Start of Block

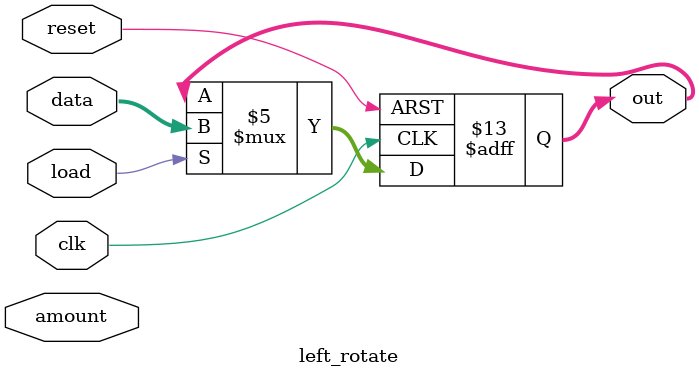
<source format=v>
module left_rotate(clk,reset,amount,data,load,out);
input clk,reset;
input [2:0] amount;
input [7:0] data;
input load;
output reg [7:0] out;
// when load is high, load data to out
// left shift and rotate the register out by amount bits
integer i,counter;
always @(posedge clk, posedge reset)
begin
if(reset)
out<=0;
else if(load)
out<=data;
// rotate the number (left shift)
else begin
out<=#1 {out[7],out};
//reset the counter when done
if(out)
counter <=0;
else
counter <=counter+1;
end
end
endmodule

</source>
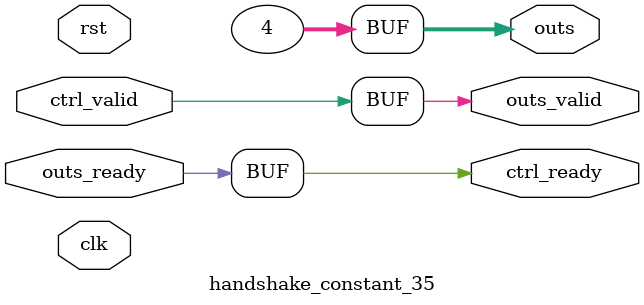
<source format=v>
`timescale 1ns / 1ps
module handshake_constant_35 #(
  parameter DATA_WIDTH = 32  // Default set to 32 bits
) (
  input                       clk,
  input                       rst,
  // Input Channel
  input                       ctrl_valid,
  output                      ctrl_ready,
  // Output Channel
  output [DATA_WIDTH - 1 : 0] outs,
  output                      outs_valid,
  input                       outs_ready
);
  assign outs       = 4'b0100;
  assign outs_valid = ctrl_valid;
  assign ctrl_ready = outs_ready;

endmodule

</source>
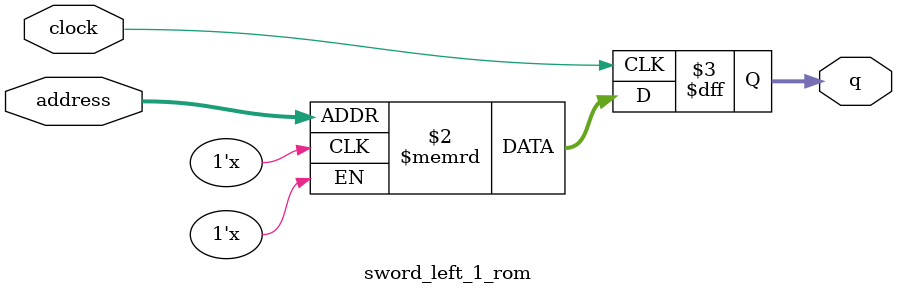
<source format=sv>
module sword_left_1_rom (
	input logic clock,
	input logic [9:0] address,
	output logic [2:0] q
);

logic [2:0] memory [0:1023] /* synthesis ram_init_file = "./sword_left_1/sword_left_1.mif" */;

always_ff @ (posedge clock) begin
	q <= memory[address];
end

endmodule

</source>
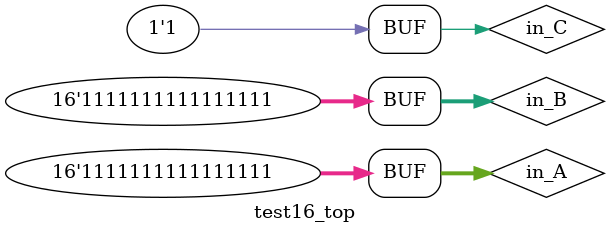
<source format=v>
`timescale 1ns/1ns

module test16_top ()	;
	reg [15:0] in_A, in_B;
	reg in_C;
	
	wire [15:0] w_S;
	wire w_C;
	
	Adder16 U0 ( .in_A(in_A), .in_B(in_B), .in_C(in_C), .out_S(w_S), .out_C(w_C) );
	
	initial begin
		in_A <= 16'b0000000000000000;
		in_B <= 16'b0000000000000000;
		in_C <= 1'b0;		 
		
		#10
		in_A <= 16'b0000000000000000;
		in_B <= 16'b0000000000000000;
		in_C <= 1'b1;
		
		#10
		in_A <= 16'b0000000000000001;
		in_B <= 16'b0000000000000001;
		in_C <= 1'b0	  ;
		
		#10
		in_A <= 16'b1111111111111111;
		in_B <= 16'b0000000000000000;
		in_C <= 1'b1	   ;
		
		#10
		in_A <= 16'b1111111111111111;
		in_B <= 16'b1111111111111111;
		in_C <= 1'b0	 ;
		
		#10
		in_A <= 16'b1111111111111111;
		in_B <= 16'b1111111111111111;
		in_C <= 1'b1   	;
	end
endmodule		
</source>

End of Block
Start of Block

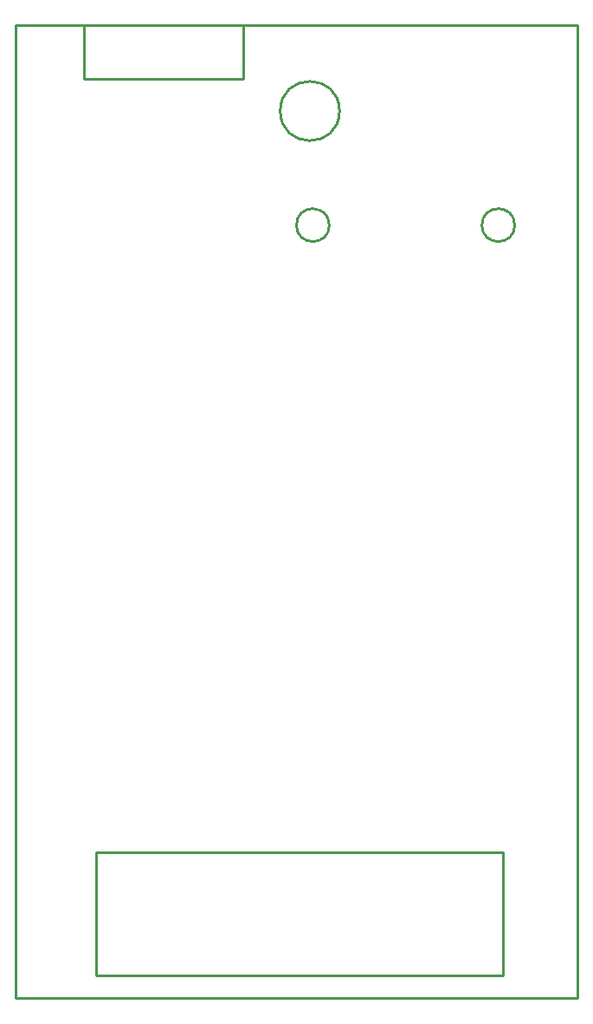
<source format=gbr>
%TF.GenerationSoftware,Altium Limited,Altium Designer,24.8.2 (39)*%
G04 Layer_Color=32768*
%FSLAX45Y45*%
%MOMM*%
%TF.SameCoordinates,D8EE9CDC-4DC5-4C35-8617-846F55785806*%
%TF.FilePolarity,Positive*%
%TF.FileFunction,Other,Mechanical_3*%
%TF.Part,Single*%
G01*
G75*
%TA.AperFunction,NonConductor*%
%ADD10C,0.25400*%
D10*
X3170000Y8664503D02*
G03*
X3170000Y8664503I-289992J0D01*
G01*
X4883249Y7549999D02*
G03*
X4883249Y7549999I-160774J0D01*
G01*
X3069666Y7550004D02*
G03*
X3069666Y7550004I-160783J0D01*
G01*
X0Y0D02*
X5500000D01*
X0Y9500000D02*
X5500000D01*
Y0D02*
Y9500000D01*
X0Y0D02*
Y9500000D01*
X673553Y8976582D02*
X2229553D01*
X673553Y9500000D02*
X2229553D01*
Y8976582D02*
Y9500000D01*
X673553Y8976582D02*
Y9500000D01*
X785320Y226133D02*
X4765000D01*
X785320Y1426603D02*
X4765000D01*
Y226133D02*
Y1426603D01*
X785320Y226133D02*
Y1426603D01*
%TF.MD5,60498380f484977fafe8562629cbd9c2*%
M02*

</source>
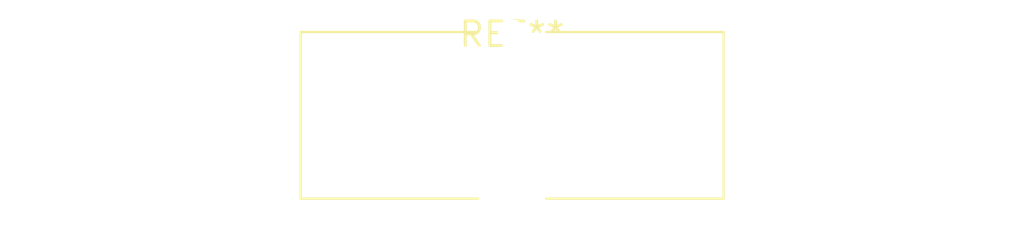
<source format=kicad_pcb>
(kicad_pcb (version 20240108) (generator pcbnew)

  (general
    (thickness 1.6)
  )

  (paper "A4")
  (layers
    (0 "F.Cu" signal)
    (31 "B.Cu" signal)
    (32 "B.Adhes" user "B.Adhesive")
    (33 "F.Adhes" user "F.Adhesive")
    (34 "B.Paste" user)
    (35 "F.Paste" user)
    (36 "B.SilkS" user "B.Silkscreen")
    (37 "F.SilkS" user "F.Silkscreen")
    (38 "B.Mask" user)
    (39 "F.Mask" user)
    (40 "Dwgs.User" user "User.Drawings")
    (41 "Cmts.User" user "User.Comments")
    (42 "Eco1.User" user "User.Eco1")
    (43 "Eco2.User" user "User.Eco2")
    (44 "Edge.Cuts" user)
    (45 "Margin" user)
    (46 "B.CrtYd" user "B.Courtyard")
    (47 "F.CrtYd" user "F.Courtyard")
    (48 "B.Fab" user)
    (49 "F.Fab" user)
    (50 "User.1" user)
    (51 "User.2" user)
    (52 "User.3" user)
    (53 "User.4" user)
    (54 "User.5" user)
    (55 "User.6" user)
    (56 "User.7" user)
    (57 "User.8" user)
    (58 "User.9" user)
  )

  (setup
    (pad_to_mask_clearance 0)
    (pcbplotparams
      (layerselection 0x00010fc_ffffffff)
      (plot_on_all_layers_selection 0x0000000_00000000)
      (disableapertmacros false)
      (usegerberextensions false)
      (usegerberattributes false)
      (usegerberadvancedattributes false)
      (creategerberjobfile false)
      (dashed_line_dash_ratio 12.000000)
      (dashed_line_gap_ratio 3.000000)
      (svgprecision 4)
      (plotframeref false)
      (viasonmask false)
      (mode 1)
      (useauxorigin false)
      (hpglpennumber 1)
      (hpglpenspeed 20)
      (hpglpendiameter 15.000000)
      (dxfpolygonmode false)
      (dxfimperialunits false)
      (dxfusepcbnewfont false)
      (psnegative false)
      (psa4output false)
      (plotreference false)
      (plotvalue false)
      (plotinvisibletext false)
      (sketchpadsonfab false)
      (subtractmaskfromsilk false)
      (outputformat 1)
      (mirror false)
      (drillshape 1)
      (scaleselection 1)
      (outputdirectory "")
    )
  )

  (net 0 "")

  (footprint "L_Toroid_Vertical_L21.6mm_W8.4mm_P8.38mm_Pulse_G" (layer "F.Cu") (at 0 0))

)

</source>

End of Block

[Your goal] In the data, how many lines hold the word "amount"? State that number alone.

[Exercise answer] 3